■ EXERCISE OBJECTIVE
Find the line with "X-0Y28909I0J-787D01*" in the records below. Copy it and every line after it, up to and including the line with "X485Y22140D01*".

■ DATA
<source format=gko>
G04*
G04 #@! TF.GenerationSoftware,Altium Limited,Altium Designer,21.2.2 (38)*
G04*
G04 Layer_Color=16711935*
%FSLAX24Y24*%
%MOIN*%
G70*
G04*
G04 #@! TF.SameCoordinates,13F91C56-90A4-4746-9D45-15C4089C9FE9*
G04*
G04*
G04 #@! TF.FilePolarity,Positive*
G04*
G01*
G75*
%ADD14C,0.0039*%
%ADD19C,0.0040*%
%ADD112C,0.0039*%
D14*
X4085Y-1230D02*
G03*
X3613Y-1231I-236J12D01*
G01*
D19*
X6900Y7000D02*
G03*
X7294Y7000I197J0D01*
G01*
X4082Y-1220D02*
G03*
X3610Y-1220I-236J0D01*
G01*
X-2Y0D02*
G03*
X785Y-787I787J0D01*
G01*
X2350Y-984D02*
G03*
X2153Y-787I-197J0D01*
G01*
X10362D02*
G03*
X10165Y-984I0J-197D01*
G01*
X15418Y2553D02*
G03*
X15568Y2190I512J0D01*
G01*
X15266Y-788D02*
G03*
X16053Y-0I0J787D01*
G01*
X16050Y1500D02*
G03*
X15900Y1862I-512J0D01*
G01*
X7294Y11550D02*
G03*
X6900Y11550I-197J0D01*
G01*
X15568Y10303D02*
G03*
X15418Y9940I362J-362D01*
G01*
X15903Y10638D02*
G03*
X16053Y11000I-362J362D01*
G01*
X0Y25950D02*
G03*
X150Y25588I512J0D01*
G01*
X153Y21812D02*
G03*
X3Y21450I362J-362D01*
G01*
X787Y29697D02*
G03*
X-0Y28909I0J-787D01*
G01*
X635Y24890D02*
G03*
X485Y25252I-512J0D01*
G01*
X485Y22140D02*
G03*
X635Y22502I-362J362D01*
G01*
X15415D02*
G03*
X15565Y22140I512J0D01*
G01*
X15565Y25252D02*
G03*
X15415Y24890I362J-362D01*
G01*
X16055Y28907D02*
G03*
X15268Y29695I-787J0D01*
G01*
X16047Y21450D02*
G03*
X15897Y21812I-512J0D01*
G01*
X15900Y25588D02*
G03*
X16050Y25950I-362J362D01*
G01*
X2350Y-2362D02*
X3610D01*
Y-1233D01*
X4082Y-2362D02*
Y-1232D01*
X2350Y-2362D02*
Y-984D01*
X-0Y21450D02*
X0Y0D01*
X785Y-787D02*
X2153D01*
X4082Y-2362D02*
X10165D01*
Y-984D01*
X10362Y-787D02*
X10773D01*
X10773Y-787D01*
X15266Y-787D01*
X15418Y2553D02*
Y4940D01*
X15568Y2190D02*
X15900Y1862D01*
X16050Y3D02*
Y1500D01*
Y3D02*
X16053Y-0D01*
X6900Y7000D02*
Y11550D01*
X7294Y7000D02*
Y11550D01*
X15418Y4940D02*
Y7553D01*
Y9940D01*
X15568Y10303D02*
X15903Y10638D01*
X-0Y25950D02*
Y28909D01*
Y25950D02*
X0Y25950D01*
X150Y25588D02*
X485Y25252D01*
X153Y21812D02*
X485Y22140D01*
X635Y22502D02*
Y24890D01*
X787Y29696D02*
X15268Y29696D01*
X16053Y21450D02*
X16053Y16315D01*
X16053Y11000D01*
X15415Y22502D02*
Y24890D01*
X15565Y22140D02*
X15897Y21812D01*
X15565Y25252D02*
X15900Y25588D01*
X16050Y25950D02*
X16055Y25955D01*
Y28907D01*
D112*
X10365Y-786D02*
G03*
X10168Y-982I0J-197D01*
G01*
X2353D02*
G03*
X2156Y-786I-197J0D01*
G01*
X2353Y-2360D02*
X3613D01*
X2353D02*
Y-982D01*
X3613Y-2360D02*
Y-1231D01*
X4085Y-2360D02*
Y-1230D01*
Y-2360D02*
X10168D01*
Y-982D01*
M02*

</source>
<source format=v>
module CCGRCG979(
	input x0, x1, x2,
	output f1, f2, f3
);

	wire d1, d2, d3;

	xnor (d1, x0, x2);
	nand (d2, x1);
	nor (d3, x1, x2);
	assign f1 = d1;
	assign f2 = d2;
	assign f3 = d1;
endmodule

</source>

==

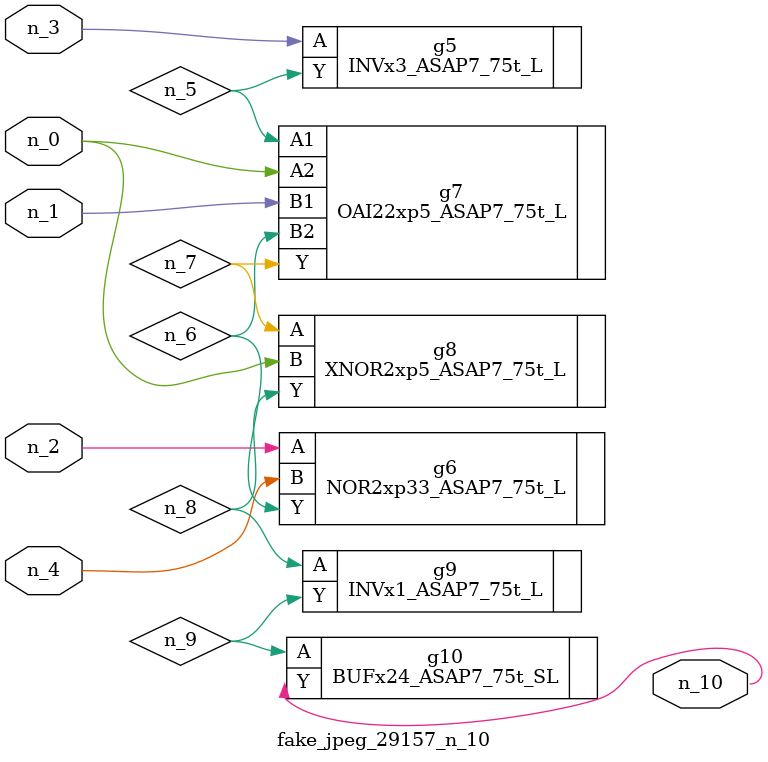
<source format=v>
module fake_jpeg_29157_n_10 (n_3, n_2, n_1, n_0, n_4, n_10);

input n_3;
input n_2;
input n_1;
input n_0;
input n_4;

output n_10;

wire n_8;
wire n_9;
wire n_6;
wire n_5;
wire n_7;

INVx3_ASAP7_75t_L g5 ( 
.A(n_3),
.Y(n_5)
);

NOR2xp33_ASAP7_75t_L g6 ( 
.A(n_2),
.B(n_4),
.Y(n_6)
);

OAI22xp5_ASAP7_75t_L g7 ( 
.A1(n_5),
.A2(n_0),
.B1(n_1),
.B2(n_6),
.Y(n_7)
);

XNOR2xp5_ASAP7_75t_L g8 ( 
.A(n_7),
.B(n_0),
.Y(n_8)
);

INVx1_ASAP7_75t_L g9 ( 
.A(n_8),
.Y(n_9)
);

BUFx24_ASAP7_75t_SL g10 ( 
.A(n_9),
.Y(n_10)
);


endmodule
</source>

...

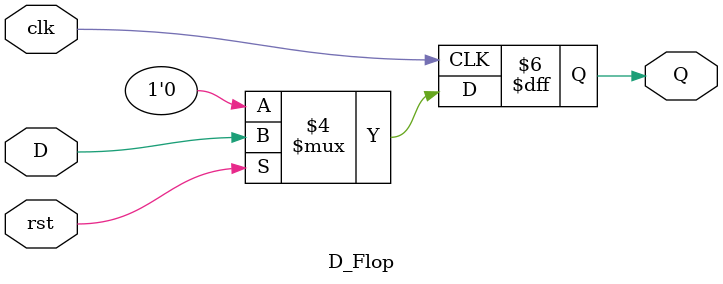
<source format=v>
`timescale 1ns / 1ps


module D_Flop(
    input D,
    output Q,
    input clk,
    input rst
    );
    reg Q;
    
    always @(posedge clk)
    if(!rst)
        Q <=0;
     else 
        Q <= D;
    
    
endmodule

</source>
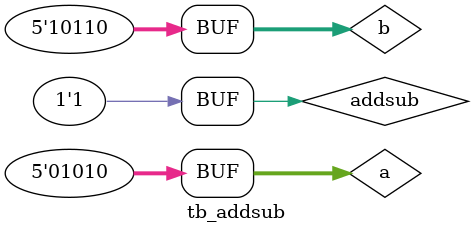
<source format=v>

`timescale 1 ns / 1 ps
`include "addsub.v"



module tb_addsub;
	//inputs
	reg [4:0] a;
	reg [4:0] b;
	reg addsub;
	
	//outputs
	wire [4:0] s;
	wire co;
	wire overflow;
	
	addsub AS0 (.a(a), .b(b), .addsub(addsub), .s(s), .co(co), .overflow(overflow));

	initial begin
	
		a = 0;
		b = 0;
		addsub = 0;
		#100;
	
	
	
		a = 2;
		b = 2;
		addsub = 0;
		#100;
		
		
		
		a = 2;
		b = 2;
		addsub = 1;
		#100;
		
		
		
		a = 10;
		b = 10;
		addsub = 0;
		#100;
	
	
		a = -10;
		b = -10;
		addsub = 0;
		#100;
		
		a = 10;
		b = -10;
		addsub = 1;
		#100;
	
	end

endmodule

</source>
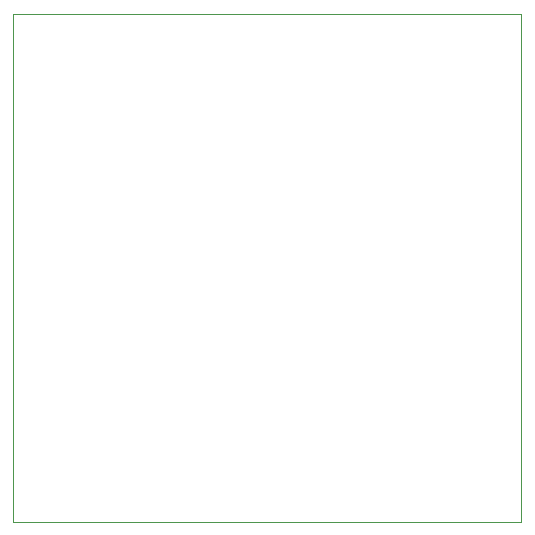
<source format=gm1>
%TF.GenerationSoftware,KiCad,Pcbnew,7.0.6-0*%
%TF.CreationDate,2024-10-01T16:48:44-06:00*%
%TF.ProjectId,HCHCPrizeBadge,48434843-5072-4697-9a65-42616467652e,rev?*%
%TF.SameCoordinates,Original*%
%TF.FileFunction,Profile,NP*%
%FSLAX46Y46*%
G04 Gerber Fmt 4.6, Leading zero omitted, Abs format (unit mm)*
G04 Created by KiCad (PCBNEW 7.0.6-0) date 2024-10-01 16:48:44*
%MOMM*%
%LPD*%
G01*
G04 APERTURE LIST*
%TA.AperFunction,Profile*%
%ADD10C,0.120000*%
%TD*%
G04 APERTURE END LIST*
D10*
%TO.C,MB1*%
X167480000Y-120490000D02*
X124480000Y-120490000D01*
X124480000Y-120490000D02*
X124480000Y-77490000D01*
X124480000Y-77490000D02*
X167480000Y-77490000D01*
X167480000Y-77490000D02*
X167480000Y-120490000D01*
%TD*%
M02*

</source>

■ WRITTEN SOLUTION
X-0Y28909I0J-787D01*
G01*
X635Y24890D02*
G03*
X485Y25252I-512J0D01*
G01*
X485Y22140D02*
G03*
X635Y22502I-362J362D01*
G01*
X15415D02*
G03*
X15565Y22140I512J0D01*
G01*
X15565Y25252D02*
G03*
X15415Y24890I362J-362D01*
G01*
X16055Y28907D02*
G03*
X15268Y29695I-787J0D01*
G01*
X16047Y21450D02*
G03*
X15897Y21812I-512J0D01*
G01*
X15900Y25588D02*
G03*
X16050Y25950I-362J362D01*
G01*
X2350Y-2362D02*
X3610D01*
Y-1233D01*
X4082Y-2362D02*
Y-1232D01*
X2350Y-2362D02*
Y-984D01*
X-0Y21450D02*
X0Y0D01*
X785Y-787D02*
X2153D01*
X4082Y-2362D02*
X10165D01*
Y-984D01*
X10362Y-787D02*
X10773D01*
X10773Y-787D01*
X15266Y-787D01*
X15418Y2553D02*
Y4940D01*
X15568Y2190D02*
X15900Y1862D01*
X16050Y3D02*
Y1500D01*
Y3D02*
X16053Y-0D01*
X6900Y7000D02*
Y11550D01*
X7294Y7000D02*
Y11550D01*
X15418Y4940D02*
Y7553D01*
Y9940D01*
X15568Y10303D02*
X15903Y10638D01*
X-0Y25950D02*
Y28909D01*
Y25950D02*
X0Y25950D01*
X150Y25588D02*
X485Y25252D01*
X153Y21812D02*
X485Y22140D01*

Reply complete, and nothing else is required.